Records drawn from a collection
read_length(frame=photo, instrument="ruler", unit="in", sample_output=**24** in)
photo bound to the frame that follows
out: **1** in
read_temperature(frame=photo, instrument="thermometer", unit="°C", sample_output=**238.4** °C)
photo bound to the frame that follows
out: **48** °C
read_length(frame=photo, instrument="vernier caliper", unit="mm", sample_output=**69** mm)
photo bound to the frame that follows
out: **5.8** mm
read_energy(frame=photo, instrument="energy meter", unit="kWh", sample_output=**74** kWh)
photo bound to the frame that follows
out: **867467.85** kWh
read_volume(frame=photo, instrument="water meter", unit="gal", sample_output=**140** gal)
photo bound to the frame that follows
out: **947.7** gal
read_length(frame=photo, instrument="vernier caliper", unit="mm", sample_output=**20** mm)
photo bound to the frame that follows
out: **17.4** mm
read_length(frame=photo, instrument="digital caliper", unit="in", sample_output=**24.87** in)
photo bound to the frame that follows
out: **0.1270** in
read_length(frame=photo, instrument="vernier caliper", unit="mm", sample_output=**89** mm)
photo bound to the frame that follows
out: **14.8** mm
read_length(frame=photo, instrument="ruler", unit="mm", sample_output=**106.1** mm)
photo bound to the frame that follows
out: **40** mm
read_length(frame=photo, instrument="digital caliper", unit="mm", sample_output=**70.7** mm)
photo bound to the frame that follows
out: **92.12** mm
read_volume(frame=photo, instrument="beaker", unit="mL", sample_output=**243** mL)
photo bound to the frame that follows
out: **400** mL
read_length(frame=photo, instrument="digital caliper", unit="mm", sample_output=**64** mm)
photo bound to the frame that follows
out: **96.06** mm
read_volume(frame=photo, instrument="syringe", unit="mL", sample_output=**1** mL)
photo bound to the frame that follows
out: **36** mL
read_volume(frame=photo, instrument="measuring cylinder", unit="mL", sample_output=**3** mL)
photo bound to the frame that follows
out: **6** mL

[Activity]: Count how many lines of the items above contain the string "ruler". Reply with the number alone.

[Output of the task]: 2